• **Tâche courte**
De quelle année date la réflexion de Jasia Reichardt citée dans le texte sur les origines britanniques du Pop Art ?

Aux origines britanniques du Pop Art

Il serait contraire à l'histoire d'attacher une trop grande importance à l'existence d'un mouvement pop dans la Grande-Bretagne des années cinquante, et sans l'œuvre de Richard Hamilton, voire celle d'Allen Jones, il est certain que ce pays, qui n'a jamais été prodigue en créateurs, n'aurait jamais participé à l'art des années soixante et c'est exclusivement aux Etats-Unis qu'il aurait fallu chercher l'origine et la réalité du pop art.

Rien n'est plus partial que cette affirmation du critique d'art François Pluchart à propos du Pop Art, encore largement colportée en Europe et aux Etats-Unis. Tout aussi définitive est cette réflexion de Jasia Reichardt en 1964, de l'Institute of Contemporary Arts (ICA, Londres) :

Quoique le terme pop art fût inventé en Angleterre, son usage fut plus abusif ici qu'aux Etats-Unis. A l'exception d'Hamilton, plus tard de Laing et éventuellement de Phillips, il n'y a pas eu de pop anglais.

Les Anglais sont pourtant bien les "inventeurs" du Pop Art et pas seulement du terme qui le désigne, même si les artistes se nourrissent dans leurs recherches de la civilisation matérialiste américaine. L'apport spécifiquement américain a été un peu surestimé, du moins pour la période de genèse du mouvement, notamment en raison de la place prise un peu plus tard par Andy Warhol, ses boîtes de soupe Campbell, ses bouteilles de Coca-Cola et ses portraits de Marilyn Monroe qui ont fait le tour du monde ; parallèlement, il est exact que de nombreux peintres anglais proches du mouvement n'ont pas voulu s'enfermer dans un style de figuration, refusant ainsi l'étiquette "Pop Art" sinon tout lien avec le pop (Kitaj, Hockney).

• **Extraits du corpus**
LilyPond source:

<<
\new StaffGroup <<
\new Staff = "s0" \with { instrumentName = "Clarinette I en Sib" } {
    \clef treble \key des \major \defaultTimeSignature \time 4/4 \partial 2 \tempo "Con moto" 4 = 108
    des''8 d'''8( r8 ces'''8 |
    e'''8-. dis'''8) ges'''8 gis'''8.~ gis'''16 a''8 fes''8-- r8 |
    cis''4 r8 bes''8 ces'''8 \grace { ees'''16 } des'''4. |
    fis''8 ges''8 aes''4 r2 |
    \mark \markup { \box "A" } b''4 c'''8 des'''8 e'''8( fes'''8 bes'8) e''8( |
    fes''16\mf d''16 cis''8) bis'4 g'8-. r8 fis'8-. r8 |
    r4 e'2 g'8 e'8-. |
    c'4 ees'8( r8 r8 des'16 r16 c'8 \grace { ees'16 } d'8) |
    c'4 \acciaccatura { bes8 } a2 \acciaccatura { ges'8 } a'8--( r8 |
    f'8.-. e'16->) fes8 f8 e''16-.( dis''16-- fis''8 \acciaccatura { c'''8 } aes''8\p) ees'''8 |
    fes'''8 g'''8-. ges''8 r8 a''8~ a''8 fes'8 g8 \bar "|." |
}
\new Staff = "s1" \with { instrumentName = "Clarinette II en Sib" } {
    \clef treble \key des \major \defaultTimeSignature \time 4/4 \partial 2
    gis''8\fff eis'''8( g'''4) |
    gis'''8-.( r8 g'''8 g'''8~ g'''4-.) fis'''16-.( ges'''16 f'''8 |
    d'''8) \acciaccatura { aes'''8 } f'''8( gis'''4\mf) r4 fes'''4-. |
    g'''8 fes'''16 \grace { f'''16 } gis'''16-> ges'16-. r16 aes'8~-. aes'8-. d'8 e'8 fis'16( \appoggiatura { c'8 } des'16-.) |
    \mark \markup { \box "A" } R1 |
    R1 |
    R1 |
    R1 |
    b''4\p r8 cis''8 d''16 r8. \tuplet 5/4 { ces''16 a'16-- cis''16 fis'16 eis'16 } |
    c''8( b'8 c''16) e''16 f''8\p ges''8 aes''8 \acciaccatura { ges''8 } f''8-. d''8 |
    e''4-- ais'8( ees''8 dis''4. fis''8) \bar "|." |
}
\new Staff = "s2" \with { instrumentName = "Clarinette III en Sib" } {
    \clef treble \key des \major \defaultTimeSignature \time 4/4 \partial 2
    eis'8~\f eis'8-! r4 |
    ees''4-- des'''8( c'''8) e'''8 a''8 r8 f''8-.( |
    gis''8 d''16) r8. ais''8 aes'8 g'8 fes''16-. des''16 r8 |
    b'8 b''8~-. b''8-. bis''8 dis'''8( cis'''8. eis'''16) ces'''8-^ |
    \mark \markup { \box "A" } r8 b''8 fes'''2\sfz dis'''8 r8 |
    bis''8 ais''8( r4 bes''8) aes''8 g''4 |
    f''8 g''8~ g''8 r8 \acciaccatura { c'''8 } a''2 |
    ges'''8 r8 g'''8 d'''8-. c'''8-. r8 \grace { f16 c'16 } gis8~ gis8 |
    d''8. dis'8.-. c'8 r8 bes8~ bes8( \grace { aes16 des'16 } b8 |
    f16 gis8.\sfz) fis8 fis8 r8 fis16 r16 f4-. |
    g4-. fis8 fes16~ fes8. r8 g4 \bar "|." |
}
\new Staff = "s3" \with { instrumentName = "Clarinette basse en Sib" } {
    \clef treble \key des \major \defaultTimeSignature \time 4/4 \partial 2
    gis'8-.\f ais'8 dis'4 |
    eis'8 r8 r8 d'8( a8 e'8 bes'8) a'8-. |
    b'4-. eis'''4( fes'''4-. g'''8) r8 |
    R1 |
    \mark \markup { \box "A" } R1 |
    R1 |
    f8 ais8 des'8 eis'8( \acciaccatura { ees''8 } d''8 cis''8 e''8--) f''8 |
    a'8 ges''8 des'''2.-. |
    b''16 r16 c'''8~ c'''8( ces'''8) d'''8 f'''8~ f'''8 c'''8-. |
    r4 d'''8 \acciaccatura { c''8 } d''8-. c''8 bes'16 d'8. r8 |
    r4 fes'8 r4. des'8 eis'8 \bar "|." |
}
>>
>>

• **Résultat de l'exercice**
Elle date de 1964.